[Work instructions]
**A)** Set down the stretch of the Ardoyne patrol account from "I would be patrolling" through "for possible snipers.".
**B)** Please rewrite the stretch of the listing from its first line through the line containing "YAN: 8:49 -> 4:49", swapping "dial" for "face" and leaving everything else unchanged.

I would be patrolling the streets of the Ardoyne district and be subjected to verbal abuse. These would come in many forms such as abuse at my family to try and provoke a reaction from me. This I thought was a little silly as I kept my cool. I remember the snow that fell in the February of 94. We were ridiculed and had snow slung at us.
We were often outnumbered, but I remember exacting revenge on the odd school kid by throwing their bags onto the roof of a derelict building. A street that runs down the back of the houses was called the pipe range as it was generally here that soldiers were shot up. Then there was the Brompton Gap which had 16 British Soldiers killed since the rise in the troubles in the early 70s. We patrolled through it, while one would crouch by the wall and look through the susat x4 scope for possible snipers.
The rain would pour over the grey streets and it would look just like home. Bins and food spilling out into the alleyways. Dogs and children would play around in the refuse and dirty nappies would create a stench that would make you vomit. The violence on these streets were second nature to most of these children and to some it was a test of their manhood to try their mettle on the likes of us. For a lot of us, the confrontation with angry civilians was worse than a confrontation with a conventional enemy on the battlefield. It was an ugly confrontation with people we thought we were trying to help.
I remember a tactic we employed was to confuse anyone ‘dicking’ the patrol. Dicking a patrol meant that someone was watching and making notes of our routines and how alert we were. If we were slack then that meant we were likely to get attacked or a bombing. We normally patrol in a multiple of four bricks. Terminology for this is a bit different from other armies. A multiple consisted of four teams of 4 men.
We would have three satellite teams giving mutual support to the primary team which would normally have an RUC (Royal Ulster Constabulary) policeman and the Multiple Commander (normally a commissioned officer or a Sergeant). The new strategy was the phantom team which would be lightly kitted out without webbing. All ammunition would be carried in our jackets. We would run through the patrol route and hopefully confuse any ‘dickers’ out there. We were trying to be unpredictable in a number of streets that were patrolled four or five times a day. It was a difficult thing to do.
We would be picked up at the ‘pick-up-point’ by Saxon. A Saxon was a four wheeled armoured personnel carrier and we’d bend our ECM antennas down before clambering into the back of these big vehicles. There were times during the weekend that you could hear clanging on the outside and you knew that the top cover who’s legs were right in front of you was target practice for the kids on the Cliftonville estate or the Old Park estate.
We’d trundle back into Girdwood Barracks and climb out the back of the vehicles and line up by the unloading bay. The team commander would get his torch out and get us to unload then check our rifles were empty by shining a light into the breech with the working parts held back.

[Material for the task]
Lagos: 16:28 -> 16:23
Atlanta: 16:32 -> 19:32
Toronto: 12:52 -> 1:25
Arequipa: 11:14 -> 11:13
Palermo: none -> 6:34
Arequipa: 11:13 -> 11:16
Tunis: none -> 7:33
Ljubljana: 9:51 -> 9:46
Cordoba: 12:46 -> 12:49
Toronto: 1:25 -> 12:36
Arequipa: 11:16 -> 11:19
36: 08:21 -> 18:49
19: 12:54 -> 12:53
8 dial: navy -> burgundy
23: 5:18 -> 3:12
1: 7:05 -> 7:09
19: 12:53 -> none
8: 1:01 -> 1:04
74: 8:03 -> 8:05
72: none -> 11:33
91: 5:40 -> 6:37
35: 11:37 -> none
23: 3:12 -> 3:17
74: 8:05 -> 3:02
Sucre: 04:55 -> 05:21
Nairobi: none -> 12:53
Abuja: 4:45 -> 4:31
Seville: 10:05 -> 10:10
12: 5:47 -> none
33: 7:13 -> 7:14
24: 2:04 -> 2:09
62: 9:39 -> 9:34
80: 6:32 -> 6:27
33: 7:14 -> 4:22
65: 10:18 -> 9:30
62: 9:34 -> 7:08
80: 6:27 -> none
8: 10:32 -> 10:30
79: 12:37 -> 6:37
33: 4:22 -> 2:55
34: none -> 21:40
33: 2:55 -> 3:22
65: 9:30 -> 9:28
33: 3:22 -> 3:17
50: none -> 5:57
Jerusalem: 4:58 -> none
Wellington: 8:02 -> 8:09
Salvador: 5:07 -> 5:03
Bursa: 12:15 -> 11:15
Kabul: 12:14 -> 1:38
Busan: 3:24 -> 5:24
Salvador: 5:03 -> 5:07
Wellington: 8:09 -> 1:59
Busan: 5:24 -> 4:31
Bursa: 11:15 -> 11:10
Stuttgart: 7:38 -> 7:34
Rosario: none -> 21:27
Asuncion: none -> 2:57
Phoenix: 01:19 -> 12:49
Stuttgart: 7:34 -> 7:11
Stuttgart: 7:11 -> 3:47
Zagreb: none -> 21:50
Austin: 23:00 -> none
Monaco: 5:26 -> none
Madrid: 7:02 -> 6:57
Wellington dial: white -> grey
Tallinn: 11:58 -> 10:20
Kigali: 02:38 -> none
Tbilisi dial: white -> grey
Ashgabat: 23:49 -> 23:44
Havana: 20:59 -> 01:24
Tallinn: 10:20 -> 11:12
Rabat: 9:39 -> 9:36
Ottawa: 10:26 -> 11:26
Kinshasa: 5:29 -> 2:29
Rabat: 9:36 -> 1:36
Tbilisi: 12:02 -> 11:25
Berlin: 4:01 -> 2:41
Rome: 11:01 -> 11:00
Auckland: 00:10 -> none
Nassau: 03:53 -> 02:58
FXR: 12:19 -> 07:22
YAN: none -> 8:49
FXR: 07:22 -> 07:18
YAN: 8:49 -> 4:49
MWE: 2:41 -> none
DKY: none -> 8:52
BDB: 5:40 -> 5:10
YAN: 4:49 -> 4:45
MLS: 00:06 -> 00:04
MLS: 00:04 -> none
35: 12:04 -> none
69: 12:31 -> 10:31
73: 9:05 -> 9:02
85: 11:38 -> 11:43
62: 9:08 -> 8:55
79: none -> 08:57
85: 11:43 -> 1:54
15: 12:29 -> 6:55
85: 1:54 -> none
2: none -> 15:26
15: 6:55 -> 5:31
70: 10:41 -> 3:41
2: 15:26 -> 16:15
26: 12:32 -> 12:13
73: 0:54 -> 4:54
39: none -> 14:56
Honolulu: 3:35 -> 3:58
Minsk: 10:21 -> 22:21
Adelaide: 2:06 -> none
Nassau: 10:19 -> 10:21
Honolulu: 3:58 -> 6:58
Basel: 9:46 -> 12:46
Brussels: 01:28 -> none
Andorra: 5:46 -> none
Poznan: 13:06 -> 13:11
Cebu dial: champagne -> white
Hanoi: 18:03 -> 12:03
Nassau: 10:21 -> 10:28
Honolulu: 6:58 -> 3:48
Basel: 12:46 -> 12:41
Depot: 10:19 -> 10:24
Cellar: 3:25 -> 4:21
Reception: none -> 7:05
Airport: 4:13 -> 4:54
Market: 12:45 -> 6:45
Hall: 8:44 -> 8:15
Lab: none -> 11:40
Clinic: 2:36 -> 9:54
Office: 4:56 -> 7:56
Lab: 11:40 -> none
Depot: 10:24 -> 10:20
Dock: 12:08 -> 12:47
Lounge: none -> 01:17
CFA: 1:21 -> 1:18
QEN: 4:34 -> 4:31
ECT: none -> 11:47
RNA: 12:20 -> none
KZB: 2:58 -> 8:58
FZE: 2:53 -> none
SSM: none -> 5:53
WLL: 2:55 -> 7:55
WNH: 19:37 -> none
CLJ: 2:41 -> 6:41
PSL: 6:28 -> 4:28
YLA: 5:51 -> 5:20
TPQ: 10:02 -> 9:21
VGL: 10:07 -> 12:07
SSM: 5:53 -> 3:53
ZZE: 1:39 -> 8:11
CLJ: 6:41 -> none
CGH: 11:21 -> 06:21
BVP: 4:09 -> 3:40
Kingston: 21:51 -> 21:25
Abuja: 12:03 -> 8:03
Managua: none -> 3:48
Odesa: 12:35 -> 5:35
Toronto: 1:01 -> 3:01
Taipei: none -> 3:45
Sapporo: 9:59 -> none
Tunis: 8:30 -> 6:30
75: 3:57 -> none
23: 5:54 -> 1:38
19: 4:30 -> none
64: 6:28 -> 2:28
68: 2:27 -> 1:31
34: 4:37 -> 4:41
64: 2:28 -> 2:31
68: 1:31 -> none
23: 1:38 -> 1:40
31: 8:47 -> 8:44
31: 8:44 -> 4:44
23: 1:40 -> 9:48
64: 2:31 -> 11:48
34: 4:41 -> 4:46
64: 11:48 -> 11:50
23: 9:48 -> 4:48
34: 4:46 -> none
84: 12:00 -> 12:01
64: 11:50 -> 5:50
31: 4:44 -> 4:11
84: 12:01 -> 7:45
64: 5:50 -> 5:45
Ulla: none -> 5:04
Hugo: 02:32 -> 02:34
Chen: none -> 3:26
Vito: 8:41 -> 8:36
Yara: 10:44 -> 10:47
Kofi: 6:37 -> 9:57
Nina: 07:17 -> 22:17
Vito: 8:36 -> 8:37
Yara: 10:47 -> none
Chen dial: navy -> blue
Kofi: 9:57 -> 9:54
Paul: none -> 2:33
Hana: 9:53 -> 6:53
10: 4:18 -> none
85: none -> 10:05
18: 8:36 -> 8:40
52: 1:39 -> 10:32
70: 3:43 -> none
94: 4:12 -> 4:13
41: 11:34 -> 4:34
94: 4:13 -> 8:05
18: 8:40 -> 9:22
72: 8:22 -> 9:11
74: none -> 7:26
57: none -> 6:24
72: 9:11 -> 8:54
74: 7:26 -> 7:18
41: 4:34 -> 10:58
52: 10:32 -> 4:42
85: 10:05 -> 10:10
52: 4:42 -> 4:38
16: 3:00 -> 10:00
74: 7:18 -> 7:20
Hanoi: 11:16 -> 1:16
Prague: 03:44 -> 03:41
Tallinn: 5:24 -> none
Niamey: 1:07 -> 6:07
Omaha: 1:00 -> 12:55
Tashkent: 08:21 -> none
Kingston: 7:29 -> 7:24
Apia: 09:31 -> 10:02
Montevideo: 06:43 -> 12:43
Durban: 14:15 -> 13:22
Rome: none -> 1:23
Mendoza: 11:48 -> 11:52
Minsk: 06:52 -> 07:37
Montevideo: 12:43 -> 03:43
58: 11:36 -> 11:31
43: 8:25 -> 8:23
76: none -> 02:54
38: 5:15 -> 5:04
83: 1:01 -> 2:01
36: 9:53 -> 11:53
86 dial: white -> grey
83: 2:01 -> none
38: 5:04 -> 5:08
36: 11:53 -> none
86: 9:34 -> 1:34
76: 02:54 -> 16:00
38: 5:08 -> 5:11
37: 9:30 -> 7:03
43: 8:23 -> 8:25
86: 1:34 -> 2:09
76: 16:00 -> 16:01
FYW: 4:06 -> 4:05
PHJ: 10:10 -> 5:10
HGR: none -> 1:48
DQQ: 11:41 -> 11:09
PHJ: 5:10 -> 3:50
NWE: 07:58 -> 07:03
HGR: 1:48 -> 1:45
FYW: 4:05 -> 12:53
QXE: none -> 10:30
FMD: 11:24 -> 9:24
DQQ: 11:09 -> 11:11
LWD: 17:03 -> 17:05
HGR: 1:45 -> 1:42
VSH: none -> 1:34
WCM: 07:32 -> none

[Expected results]
**A)**
I would be patrolling the streets of the Ardoyne district and be subjected to verbal abuse. These would come in many forms such as abuse at my family to try and provoke a reaction from me. This I thought was a little silly as I kept my cool. I remember the snow that fell in the February of 94. We were ridiculed and had snow slung at us.
We were often outnumbered, but I remember exacting revenge on the odd school kid by throwing their bags onto the roof of a derelict building. A street that runs down the back of the houses was called the pipe range as it was generally here that soldiers were shot up. Then there was the Brompton Gap which had 16 British Soldiers killed since the rise in the troubles in the early 70s. We patrolled through it, while one would crouch by the wall and look through the susat x4 scope for possible snipers.

**B)**
Lagos: 16:28 -> 16:23
Atlanta: 16:32 -> 19:32
Toronto: 12:52 -> 1:25
Arequipa: 11:14 -> 11:13
Palermo: none -> 6:34
Arequipa: 11:13 -> 11:16
Tunis: none -> 7:33
Ljubljana: 9:51 -> 9:46
Cordoba: 12:46 -> 12:49
Toronto: 1:25 -> 12:36
Arequipa: 11:16 -> 11:19
36: 08:21 -> 18:49
19: 12:54 -> 12:53
8 face: navy -> burgundy
23: 5:18 -> 3:12
1: 7:05 -> 7:09
19: 12:53 -> none
8: 1:01 -> 1:04
74: 8:03 -> 8:05
72: none -> 11:33
91: 5:40 -> 6:37
35: 11:37 -> none
23: 3:12 -> 3:17
74: 8:05 -> 3:02
Sucre: 04:55 -> 05:21
Nairobi: none -> 12:53
Abuja: 4:45 -> 4:31
Seville: 10:05 -> 10:10
12: 5:47 -> none
33: 7:13 -> 7:14
24: 2:04 -> 2:09
62: 9:39 -> 9:34
80: 6:32 -> 6:27
33: 7:14 -> 4:22
65: 10:18 -> 9:30
62: 9:34 -> 7:08
80: 6:27 -> none
8: 10:32 -> 10:30
79: 12:37 -> 6:37
33: 4:22 -> 2:55
34: none -> 21:40
33: 2:55 -> 3:22
65: 9:30 -> 9:28
33: 3:22 -> 3:17
50: none -> 5:57
Jerusalem: 4:58 -> none
Wellington: 8:02 -> 8:09
Salvador: 5:07 -> 5:03
Bursa: 12:15 -> 11:15
Kabul: 12:14 -> 1:38
Busan: 3:24 -> 5:24
Salvador: 5:03 -> 5:07
Wellington: 8:09 -> 1:59
Busan: 5:24 -> 4:31
Bursa: 11:15 -> 11:10
Stuttgart: 7:38 -> 7:34
Rosario: none -> 21:27
Asuncion: none -> 2:57
Phoenix: 01:19 -> 12:49
Stuttgart: 7:34 -> 7:11
Stuttgart: 7:11 -> 3:47
Zagreb: none -> 21:50
Austin: 23:00 -> none
Monaco: 5:26 -> none
Madrid: 7:02 -> 6:57
Wellington face: white -> grey
Tallinn: 11:58 -> 10:20
Kigali: 02:38 -> none
Tbilisi face: white -> grey
Ashgabat: 23:49 -> 23:44
Havana: 20:59 -> 01:24
Tallinn: 10:20 -> 11:12
Rabat: 9:39 -> 9:36
Ottawa: 10:26 -> 11:26
Kinshasa: 5:29 -> 2:29
Rabat: 9:36 -> 1:36
Tbilisi: 12:02 -> 11:25
Berlin: 4:01 -> 2:41
Rome: 11:01 -> 11:00
Auckland: 00:10 -> none
Nassau: 03:53 -> 02:58
FXR: 12:19 -> 07:22
YAN: none -> 8:49
FXR: 07:22 -> 07:18
YAN: 8:49 -> 4:49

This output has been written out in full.